> YOUR ASSIGNMENT:
Retype all the records below exactly as they are, with no image carried over.

> DATA SHOWN:

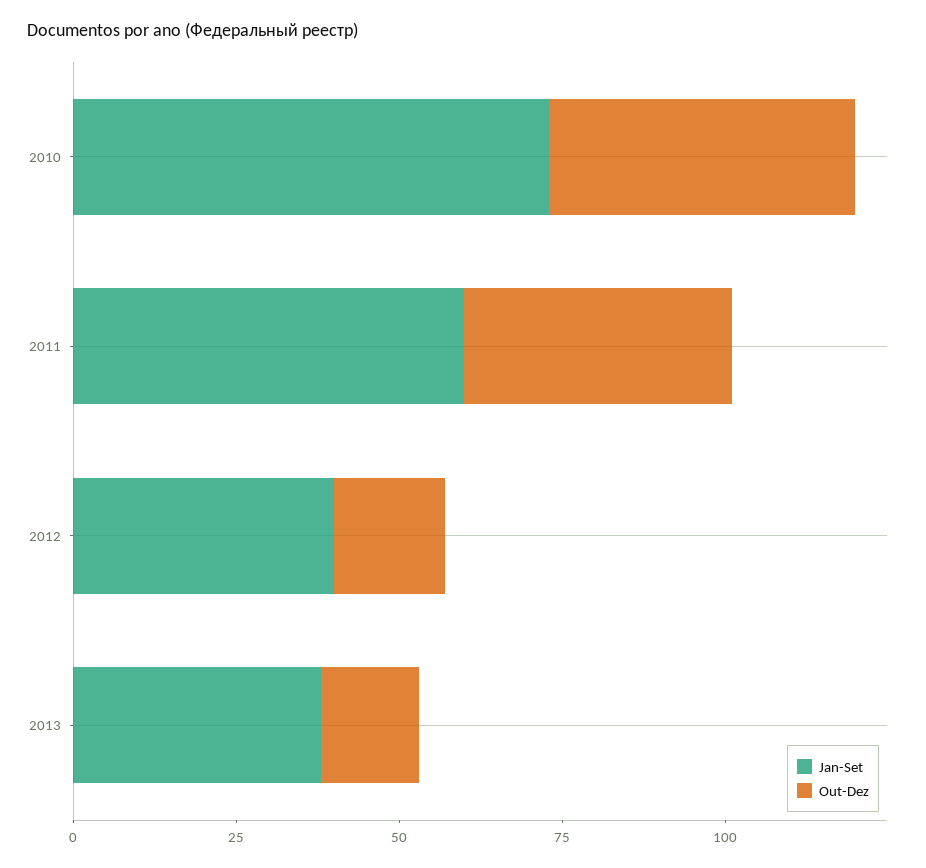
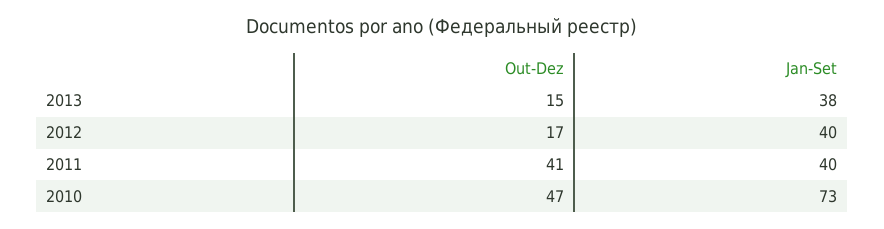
Jan-Set, 2011: 60 -> 40

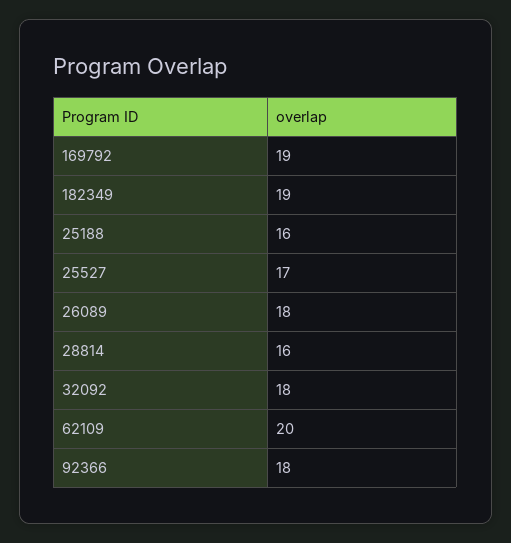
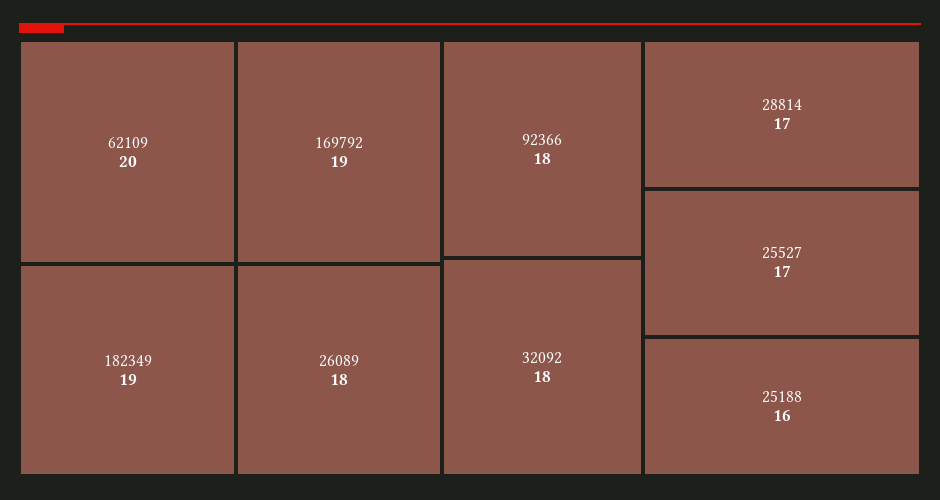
28814: 16 -> 17

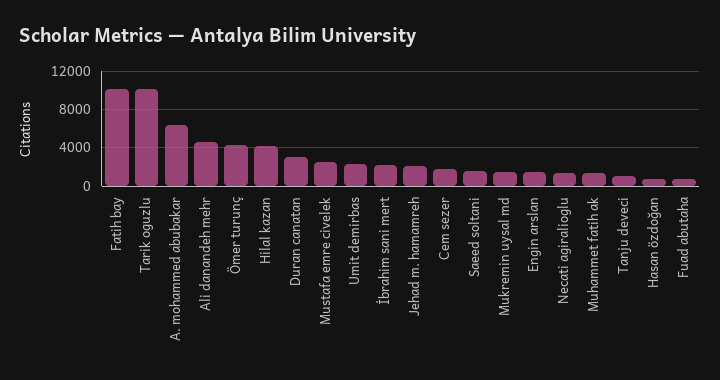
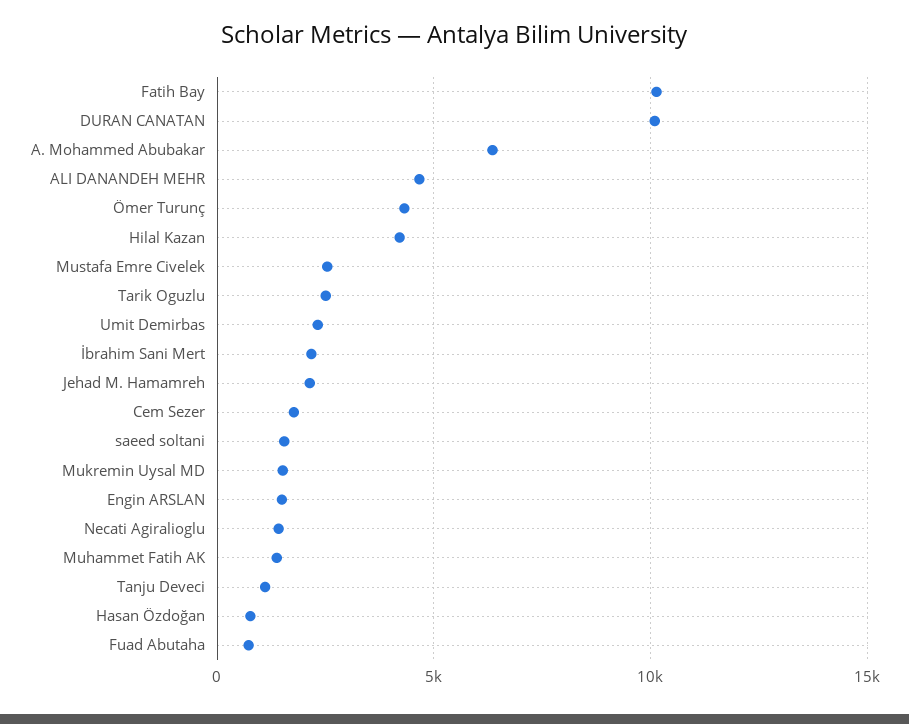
Tarik oguzlu: 10000 -> 2500
Duran canatan: 3000 -> 10000

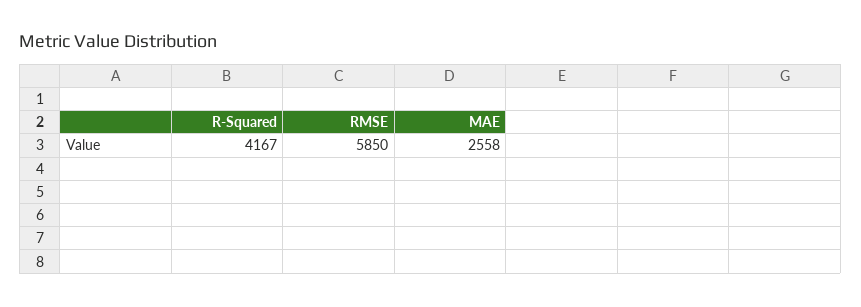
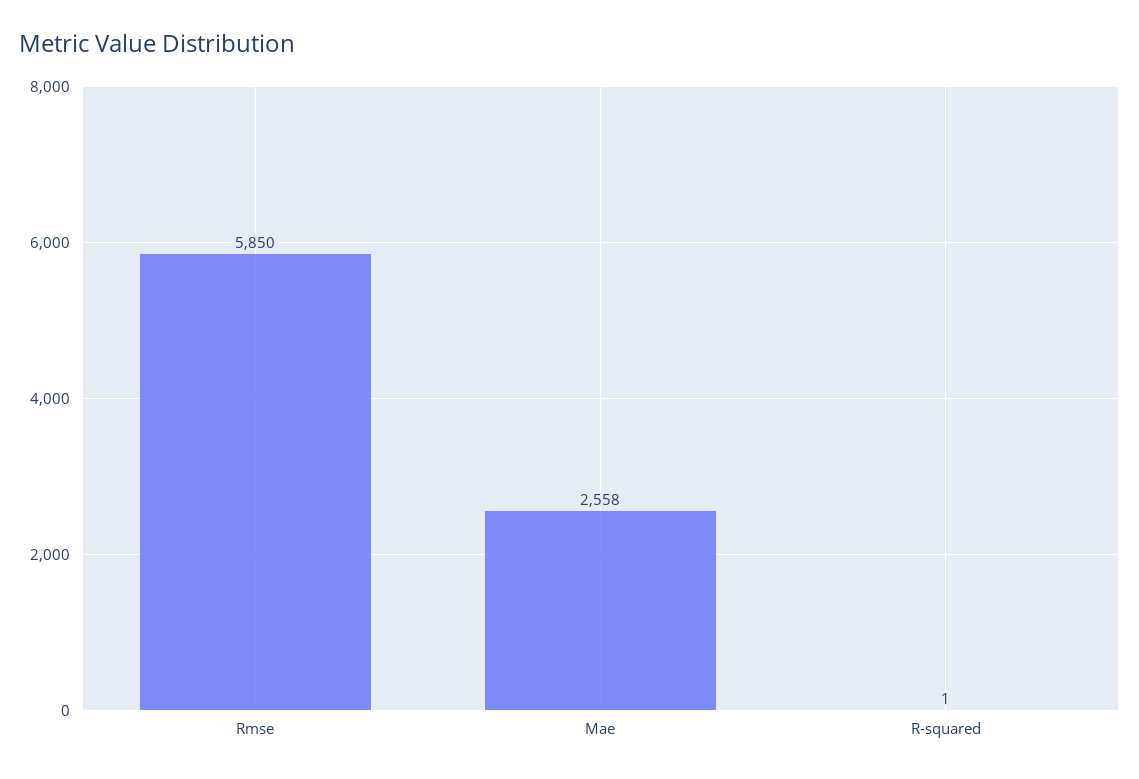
R-Squared: 4167 -> 1

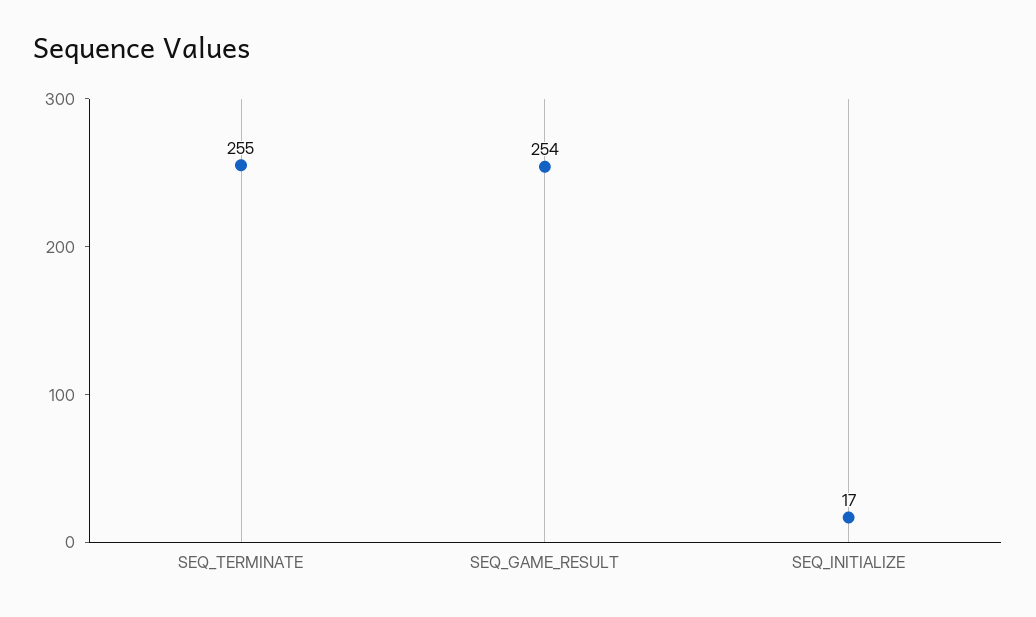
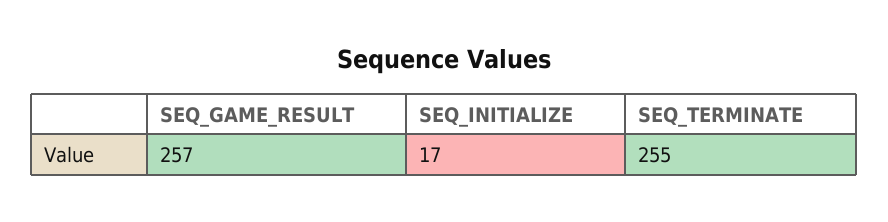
SEQ_GAME_RESULT: 254 -> 257

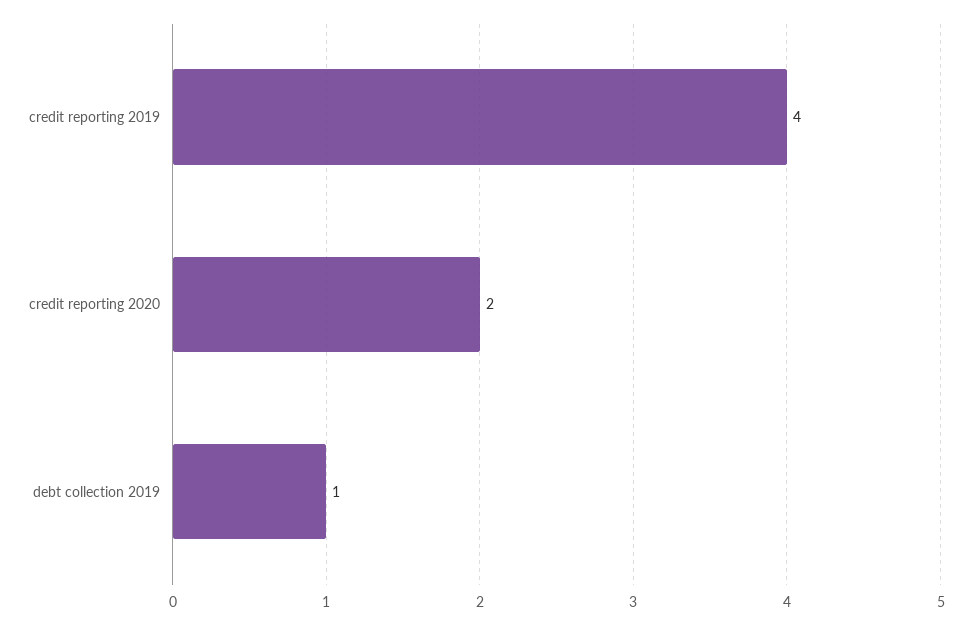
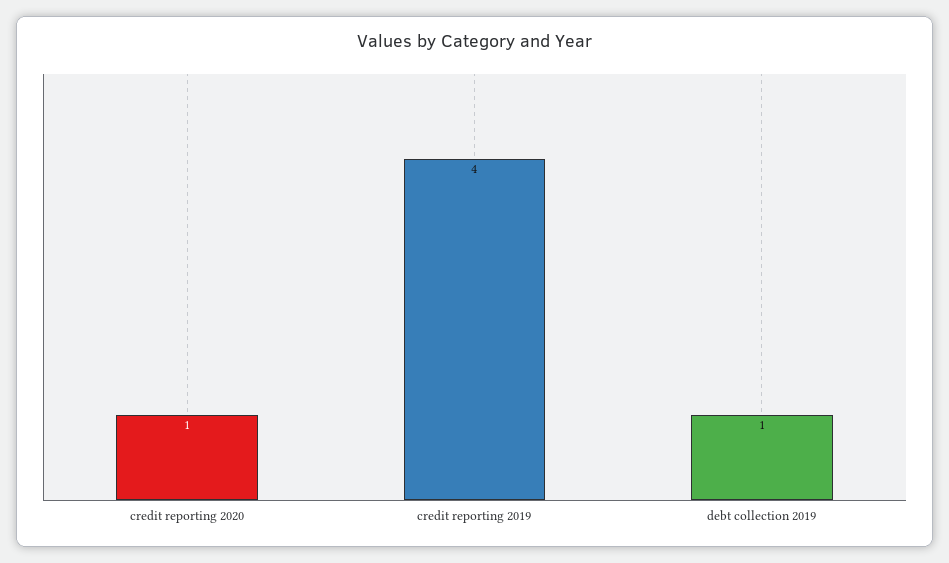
credit reporting 2020: 2 -> 1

> SOLUTION TO THE EXERCISE:
Jan-Set, 2011: 60 -> 40

28814: 16 -> 17

Tarik oguzlu: 10000 -> 2500
Duran canatan: 3000 -> 10000

R-Squared: 4167 -> 1

SEQ_GAME_RESULT: 254 -> 257

credit reporting 2020: 2 -> 1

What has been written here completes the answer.